Hey everyone, I have a 200 person outdoor catering event for a church social here in Wisconsin in September. It's going to be a 2 line buffet and my staff is serving. I'm trying to figure out how much RAW product to order. Here is the menu.

-Applewood pulled pork
-hotdogs
-coleslaw
-potato wedges fried on site
-grilled bbq chicken sandwich (most likely b/s thighs)

Pretty easy money but it's been awhile since I've ordered for such an event, I also don't want to over do it especially on the pork. Thanks in advance chefs.


----------



## jcakes (Feb 18, 2007)

Church socials are a free-for-all; I would expect very hearty eaters. I would go with 4 oz portions on the pork and chicken; could you possibly get away with serving a smaller portion on mac and cheese to make it stretch further?


----------



## chefwriter (Oct 31, 2012)

How firm is the count? Is the count including church members acting as volunteers working the event? Any unexpected arrivals? Could the count end up considerably less for any reason?


----------



## ChefMike09 (Jan 22, 2018)

chefwriter said:


> How firm is the count? Is the count including church members acting as volunteers working the event? Any unexpected arrivals? Could the count end up considerably less for any reason?


The count last year when I catered they paid for 150 and about that showed up so pretty firm. If they have left overs I leave it I just don't want to over order to lose money 😀


----------



## ChefMike09 (Jan 22, 2018)

jcakes said:


> Church socials are a free-for-all; I would expect very hearty eaters. I would go with 4 oz portions on the pork and chicken; could you possibly get away with serving a smaller portion on mac and cheese to make it stretch further?
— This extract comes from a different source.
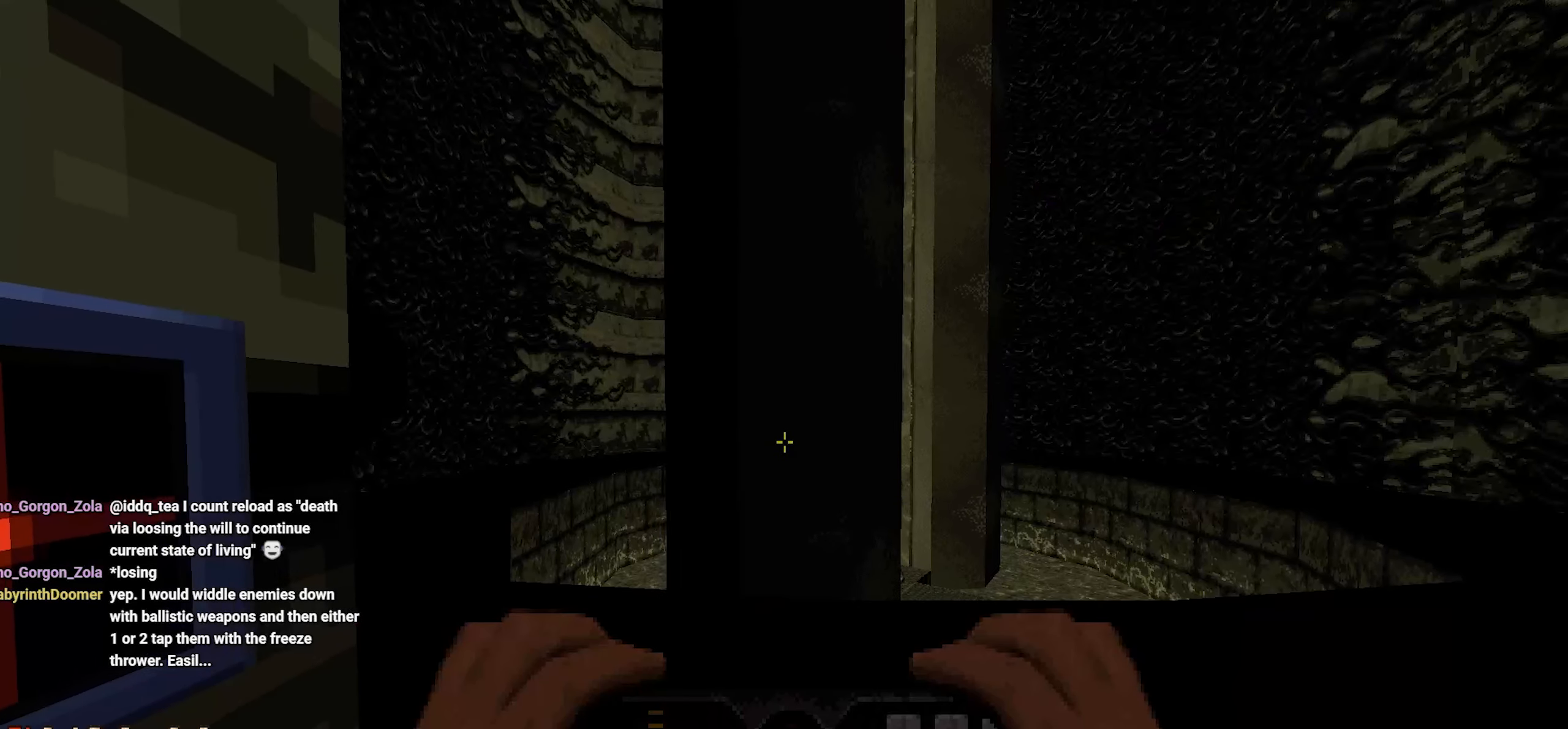
{"keys": [], "mouse": [], "events": []}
4oz raw right? Mac and cheese isn't on the menu.


----------



## jcakes (Feb 18, 2007)

4 oz raw will cook down, so you might end up with 2 oz.I was thinking 4 oz cooked as a portion size. 

I found this link, it might be helpful: How Much Pulled Pork Per Person — Serving Size Guide and Calculator 

I was suggesting a way to reduce the portion size by putting it on something cheap to stretch it if you had to. Mac and cheese shows up with all kinds of variations - reminds me of the mashed potato bars that were all the rage at weddings about 20 years ago.


----------



## willjohn (5 mo ago)

and... i also to


----------



## EllenChef1 (5 mo ago)

willjohn said:


> and... i also to


And... what ?


----------



## JohnDB (10 mo ago)

jcakes said:


> 4 oz raw will cook down, so you might end up with 2 oz.I was thinking 4 oz cooked as a portion size.
> 
> I found this link, it might be helpful: How Much Pulled Pork Per Person — Serving Size Guide and Calculator
> 
> I was suggesting a way to reduce the portion size by putting it on something cheap to stretch it if you had to. Mac and cheese shows up with all kinds of variations - reminds me of the mashed potato bars that were all the rage at weddings about 20 years ago.


Wow....there's an app for everything now. 

Although the portions seem healthy because a 40% trim and cooking loss seems high. So it might create a bit of extra. Not sure exactly because it's been a while. Then speed pressures of the people behind you in line will keep them from overfilling their plates.


----------